Text block >>
■ ■ ■

There were even ox-teams working in England up till the end of the 19th
century. Another point in favour of working farms with oxen was that when they
were no longer useful they could be eaten, whereas in England for millennia there has
been a taboo on eating horses.
Feeding
Horses belonging to land-owning
families seem to have been generally well looked-after. They were so useful
that they couldn’t be neglected! Stabled horses, then as now, needed to be fed corn (oats or occasionally barley) to
fuel them for hard work, and in the absence of their natural food, grass, or green meat as it has sometimes been
called, they must have generous quantities of hay to keep their digestive systems working; plus large amounts of
water, between 5 and 8 gallons a day. Not to mention straw for bedding!
Letters to Margaret Paston written in 1471
[xi]
tell us that her son, who had been detained away from his Norfolk home for some time, wished to make
sure that his horses were well fed, healthy and available for him to use when
he returned:
... I have now enough hay of my
own, and as for oats, Dollys will purvey (buy/provide)
for him, or I will pay whoever does so. And I beseech you that he have every
week three bushels of oats, and every day a penny worth of bread (probably horse-bread, made of beans).

■ ■ ■

[Recorded data]

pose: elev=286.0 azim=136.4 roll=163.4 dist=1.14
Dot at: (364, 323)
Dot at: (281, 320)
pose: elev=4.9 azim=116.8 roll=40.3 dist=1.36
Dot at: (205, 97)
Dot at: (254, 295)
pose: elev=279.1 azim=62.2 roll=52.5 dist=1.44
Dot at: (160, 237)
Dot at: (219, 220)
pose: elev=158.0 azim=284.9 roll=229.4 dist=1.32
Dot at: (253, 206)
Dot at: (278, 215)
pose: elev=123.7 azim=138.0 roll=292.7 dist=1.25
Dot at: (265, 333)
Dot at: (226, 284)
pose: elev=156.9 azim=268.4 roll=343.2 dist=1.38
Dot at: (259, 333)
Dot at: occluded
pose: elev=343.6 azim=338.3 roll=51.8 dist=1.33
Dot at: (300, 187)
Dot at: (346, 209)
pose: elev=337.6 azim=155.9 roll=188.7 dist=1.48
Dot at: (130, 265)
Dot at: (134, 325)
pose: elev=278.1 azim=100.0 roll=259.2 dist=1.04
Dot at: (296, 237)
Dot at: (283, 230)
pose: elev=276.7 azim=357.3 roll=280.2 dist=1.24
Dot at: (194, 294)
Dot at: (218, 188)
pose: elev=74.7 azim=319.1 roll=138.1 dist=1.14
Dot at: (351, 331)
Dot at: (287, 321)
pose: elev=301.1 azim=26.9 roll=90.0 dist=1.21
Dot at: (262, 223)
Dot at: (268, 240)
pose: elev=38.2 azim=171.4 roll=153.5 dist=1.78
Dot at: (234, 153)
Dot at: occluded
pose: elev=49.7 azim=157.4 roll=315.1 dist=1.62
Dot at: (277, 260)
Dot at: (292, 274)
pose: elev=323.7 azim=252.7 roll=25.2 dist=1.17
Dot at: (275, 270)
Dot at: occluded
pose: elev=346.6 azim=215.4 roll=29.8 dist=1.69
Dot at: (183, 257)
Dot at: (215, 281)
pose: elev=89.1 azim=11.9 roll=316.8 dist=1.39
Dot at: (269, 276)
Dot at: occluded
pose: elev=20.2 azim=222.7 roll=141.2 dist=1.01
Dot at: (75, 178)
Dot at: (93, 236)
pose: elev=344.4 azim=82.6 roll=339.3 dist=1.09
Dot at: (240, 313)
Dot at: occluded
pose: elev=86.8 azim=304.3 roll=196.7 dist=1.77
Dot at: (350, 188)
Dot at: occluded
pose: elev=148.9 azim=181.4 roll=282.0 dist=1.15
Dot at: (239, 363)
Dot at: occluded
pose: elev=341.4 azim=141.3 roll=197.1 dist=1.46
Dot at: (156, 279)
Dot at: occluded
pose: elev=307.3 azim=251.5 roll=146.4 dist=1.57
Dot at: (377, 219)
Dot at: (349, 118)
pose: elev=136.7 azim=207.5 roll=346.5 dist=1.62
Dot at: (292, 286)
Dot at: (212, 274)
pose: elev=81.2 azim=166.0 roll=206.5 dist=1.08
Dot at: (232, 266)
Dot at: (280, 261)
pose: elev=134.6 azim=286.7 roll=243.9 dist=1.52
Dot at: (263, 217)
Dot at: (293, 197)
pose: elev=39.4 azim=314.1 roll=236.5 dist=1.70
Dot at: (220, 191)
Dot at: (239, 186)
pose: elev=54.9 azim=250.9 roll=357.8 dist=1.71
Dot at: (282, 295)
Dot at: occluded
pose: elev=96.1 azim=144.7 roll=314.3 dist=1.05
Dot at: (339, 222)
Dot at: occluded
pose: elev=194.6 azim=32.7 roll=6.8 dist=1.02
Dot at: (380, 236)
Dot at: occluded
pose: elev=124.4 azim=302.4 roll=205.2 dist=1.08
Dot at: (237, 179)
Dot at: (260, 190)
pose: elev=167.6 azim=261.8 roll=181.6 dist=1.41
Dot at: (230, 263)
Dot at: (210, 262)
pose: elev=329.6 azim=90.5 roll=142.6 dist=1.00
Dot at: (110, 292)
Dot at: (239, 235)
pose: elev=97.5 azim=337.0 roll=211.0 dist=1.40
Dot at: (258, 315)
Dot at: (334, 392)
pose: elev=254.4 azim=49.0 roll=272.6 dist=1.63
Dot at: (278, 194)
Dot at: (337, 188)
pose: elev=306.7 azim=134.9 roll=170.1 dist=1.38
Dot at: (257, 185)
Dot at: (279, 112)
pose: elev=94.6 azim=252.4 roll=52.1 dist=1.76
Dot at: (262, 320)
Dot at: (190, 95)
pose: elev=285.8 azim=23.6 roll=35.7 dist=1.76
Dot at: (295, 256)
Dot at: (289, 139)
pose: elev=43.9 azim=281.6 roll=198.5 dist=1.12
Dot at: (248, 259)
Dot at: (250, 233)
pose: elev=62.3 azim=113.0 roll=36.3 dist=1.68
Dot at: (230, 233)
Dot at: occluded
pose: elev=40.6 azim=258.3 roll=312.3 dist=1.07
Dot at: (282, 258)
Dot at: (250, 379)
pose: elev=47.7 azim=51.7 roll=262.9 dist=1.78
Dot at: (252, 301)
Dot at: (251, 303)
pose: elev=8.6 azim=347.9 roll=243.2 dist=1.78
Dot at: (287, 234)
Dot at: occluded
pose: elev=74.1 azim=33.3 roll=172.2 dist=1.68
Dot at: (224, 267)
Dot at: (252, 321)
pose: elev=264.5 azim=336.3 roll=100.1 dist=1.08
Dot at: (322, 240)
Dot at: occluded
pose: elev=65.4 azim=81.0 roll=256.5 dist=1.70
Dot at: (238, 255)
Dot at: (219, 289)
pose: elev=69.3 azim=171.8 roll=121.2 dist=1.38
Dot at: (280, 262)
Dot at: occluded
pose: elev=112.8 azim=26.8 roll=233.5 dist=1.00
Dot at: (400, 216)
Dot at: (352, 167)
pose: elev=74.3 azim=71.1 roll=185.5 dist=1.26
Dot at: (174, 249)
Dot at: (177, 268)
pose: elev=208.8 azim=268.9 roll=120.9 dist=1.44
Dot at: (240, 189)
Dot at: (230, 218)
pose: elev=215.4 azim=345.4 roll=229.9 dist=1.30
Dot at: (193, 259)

■ ■ ■

Required tasks >>
• A. In the passage on feeding horses, how much water did stabled horses need each day?
• B. Please lay out the listing as a JSON list of strings, one string per line with blank lines left out, starting with the line that contains "pose: elev=40.6 azim=258.3" and going on through the end of the listing.

Complete answers >>
• A. Between 5 and 8 gallons a day.

• B.
[
  "pose: elev=40.6 azim=258.3 roll=312.3 dist=1.07",
  "Dot at: (282, 258)",
  "Dot at: (250, 379)",
  "pose: elev=47.7 azim=51.7 roll=262.9 dist=1.78",
  "Dot at: (252, 301)",
  "Dot at: (251, 303)",
  "pose: elev=8.6 azim=347.9 roll=243.2 dist=1.78",
  "Dot at: (287, 234)",
  "Dot at: occluded",
  "pose: elev=74.1 azim=33.3 roll=172.2 dist=1.68",
  "Dot at: (224, 267)",
  "Dot at: (252, 321)",
  "pose: elev=264.5 azim=336.3 roll=100.1 dist=1.08",
  "Dot at: (322, 240)",
  "Dot at: occluded",
  "pose: elev=65.4 azim=81.0 roll=256.5 dist=1.70",
  "Dot at: (238, 255)",
  "Dot at: (219, 289)",
  "pose: elev=69.3 azim=171.8 roll=121.2 dist=1.38",
  "Dot at: (280, 262)",
  "Dot at: occluded",
  "pose: elev=112.8 azim=26.8 roll=233.5 dist=1.00",
  "Dot at: (400, 216)",
  "Dot at: (352, 167)",
  "pose: elev=74.3 azim=71.1 roll=185.5 dist=1.26",
  "Dot at: (174, 249)",
  "Dot at: (177, 268)",
  "pose: elev=208.8 azim=268.9 roll=120.9 dist=1.44",
  "Dot at: (240, 189)",
  "Dot at: (230, 218)",
  "pose: elev=215.4 azim=345.4 roll=229.9 dist=1.30",
  "Dot at: (193, 259)"
]